Your answer should be the exact lines of the data below from the one containing "focal_35mm: 26" through the one containing "exposure_s: 1/50"; please include nothing else.

----- The data -----

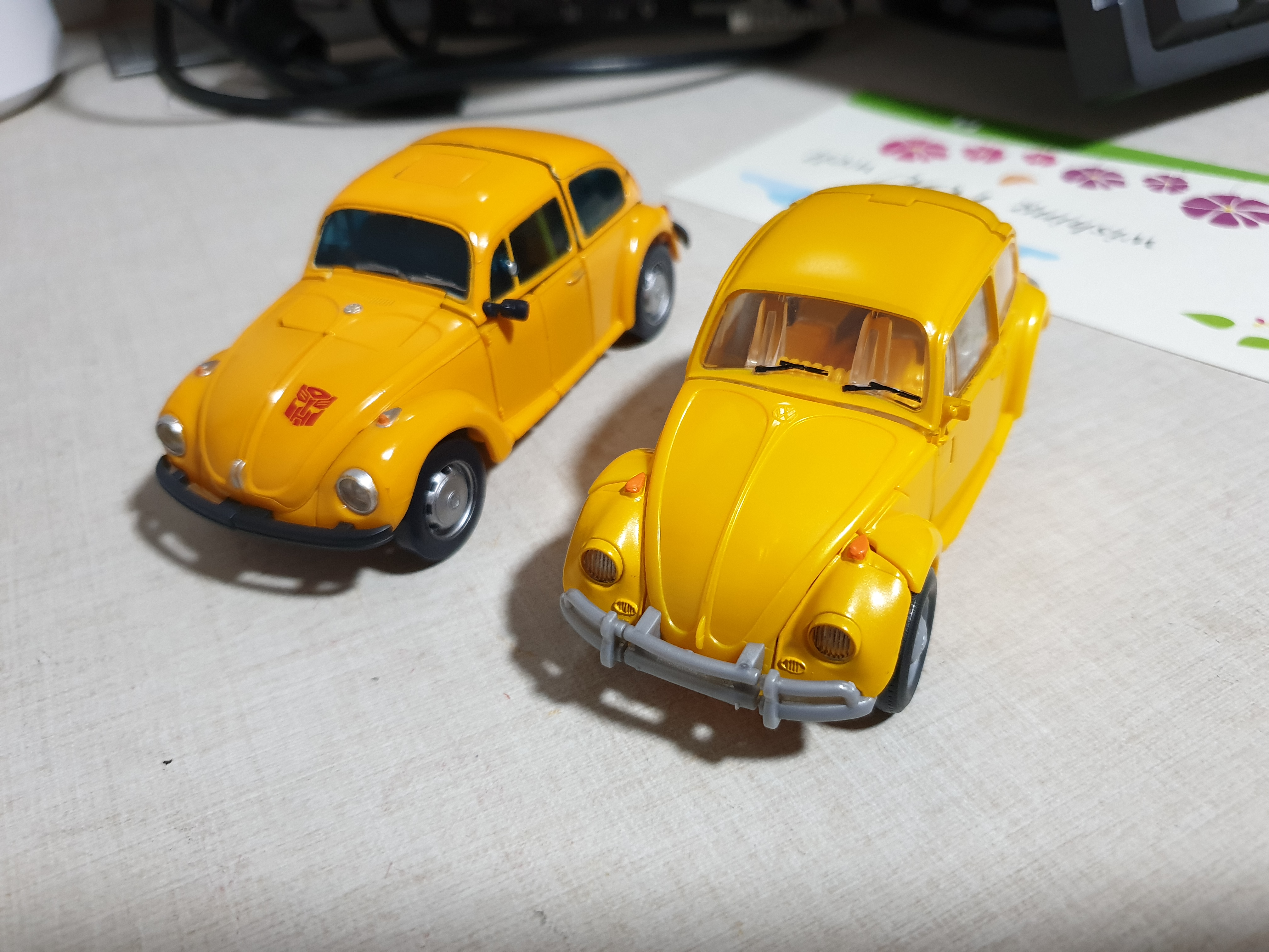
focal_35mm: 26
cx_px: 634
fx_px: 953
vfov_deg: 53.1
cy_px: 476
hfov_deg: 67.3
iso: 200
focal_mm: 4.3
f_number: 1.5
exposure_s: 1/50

-----
----- The data -----

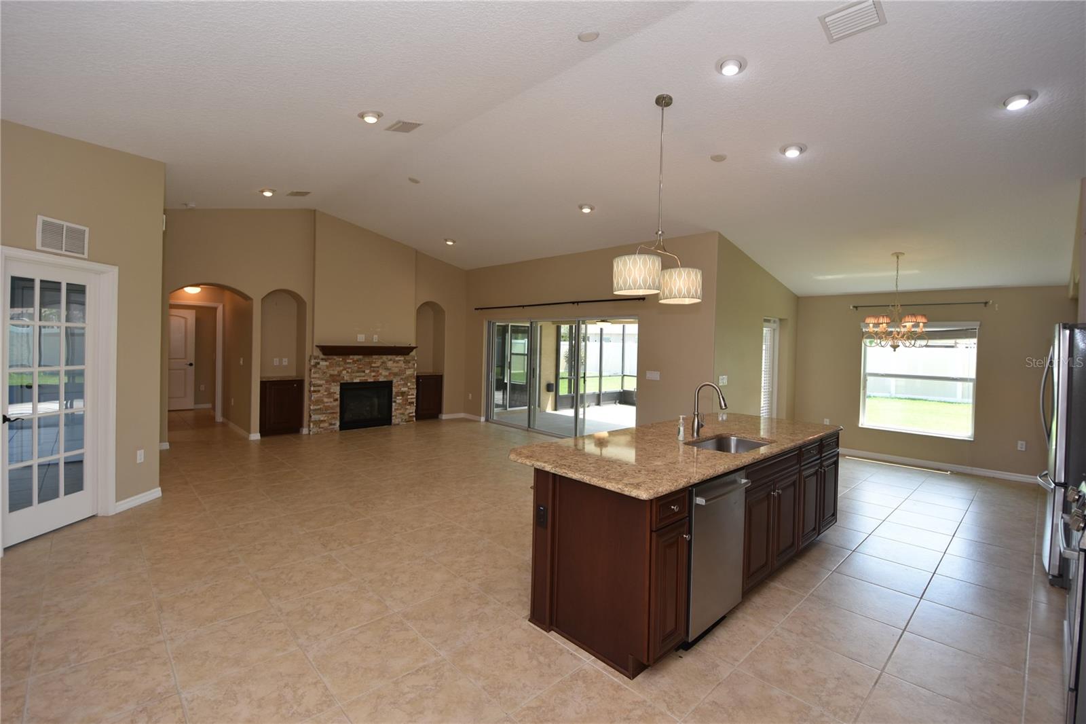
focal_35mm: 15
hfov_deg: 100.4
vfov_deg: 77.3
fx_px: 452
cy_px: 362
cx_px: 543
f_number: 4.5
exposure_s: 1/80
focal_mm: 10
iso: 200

-----

■ Result
focal_35mm: 26
cx_px: 634
fx_px: 953
vfov_deg: 53.1
cy_px: 476
hfov_deg: 67.3
iso: 200
focal_mm: 4.3
f_number: 1.5
exposure_s: 1/50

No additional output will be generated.